Recently the high technology power houses like Google, Facebook, Uber and Amazon have appeared in the news related to national issues privacy, Russia hacking, driver contractors and conservative viewpoint censorship.  There is an even more troubling trend; major high tech corporations are controlling key decisions, policies and direction of development for many major American cities and states. Amazon is throwing its weight around the U.S. in search of a 2nd corporate headquarters.

Source: LA Times – 1/19/18

Amazon has already received millions of dollars in tax subsidies and compensation  for locating warehouses in some regions. The Governor of Maryland has offered a $5 billion package of transportation and tax breaks to the company to locate in Maryland, while Newark and New Jersey have offered a $7 billion package of subsidies.  Amazon has been adept at Seattle politics as well, when the city unanimously passed a $275 per employee tax on businesses to pay for homeless shelters and affordable housing. Amazon along with local businesses pushed back and the measure was repealed.

Apple purchased a site previously owned by Hewlett – Packard for its Apple Park spaceship headquarters.  The Cupertino city council was delighted with the plan to put 14,000 employees on the site, doubling the number of workers at the large parcel.  After the headquarters building was built the local council realized that the traffic congestion around the site and the city was going to be a major problem. The city then proposed a per employee tax to gain revenue of $10 million versus the present tax structure based on square footage would have netted only $800, 000. The proposed funding would have been allocated to buses, road widening, express lanes and other traffic flow enhancements. Apple and other businesses protested so the proposal was tabled until the 2020 election.

Uber has gone into cities all over the country from its base in San Francisco without authorization, creating major competition to local taxi companies.  Cab companies in most cities purchase a medallion from the city at great expense, some in the hundreds of thousands of dollars to license them to provide ride services in the city.  Uber has run into opposition in some major cities like New York, where the number of cars is capped.

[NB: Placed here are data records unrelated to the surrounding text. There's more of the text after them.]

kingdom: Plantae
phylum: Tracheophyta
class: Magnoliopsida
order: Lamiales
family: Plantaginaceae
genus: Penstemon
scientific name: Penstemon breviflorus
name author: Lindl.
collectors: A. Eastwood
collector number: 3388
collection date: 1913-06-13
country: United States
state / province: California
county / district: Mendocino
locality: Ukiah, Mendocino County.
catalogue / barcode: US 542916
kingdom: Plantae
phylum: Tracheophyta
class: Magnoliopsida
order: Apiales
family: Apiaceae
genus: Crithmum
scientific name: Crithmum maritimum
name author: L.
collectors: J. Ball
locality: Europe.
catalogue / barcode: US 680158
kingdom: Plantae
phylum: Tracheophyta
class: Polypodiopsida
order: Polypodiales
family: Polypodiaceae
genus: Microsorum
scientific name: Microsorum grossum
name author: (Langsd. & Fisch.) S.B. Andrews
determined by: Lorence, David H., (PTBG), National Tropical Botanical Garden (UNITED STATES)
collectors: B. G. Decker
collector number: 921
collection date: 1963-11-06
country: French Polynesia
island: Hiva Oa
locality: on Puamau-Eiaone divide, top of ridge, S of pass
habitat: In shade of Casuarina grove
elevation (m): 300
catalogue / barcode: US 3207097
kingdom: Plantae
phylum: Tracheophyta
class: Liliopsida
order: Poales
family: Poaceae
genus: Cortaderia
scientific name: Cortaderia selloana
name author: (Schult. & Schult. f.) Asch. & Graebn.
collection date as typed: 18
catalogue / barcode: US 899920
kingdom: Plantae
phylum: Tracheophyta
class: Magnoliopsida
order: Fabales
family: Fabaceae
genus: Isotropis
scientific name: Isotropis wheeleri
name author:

Google has quietly purchased hundreds of acres of land in downtown San Jose, until newspaper stories began to spot light the land purchases.  The high tech behemoth plans on deploying up to 20,000 employees around the city hub and train station.  Planning for a huge employee center near public transportation makes sense, but local businesses and housing near purchased lots are under pressure to sell to make room for the corporate plan.  Local housing groups are concerned about the availability of affordable housing and small business.

Next steps

Our concern is that major corporations, their planning departments and executives have so much power that local elected leaders have little clout to push back on building or development that may not be in the interest of the local community.  As local government struggles to gain revenues lost to an Internet based economy, and stiff opposition from local citizens to raising taxes causes local city government power to decline.

Local leaders will need to rethink their base of power in the city, seeking alliances with local businesses while building a base of economic support for city services.  Cities and states often interested in luring businesses to their local regions spending hundreds of millions of dollars in the process maybe missing the point of their charter.  Building necessary infrastructure, affordable housing, fast transportation systems, healthcare for those not covered and safe streets are their mandate from local citizens. It is a challenging time for local and state governments, yet they need to take up the mantle and assert the policies and programs they were elected to implement.  Plus, corporations need to take responsibility for their actions and how they affect building the common good of the community.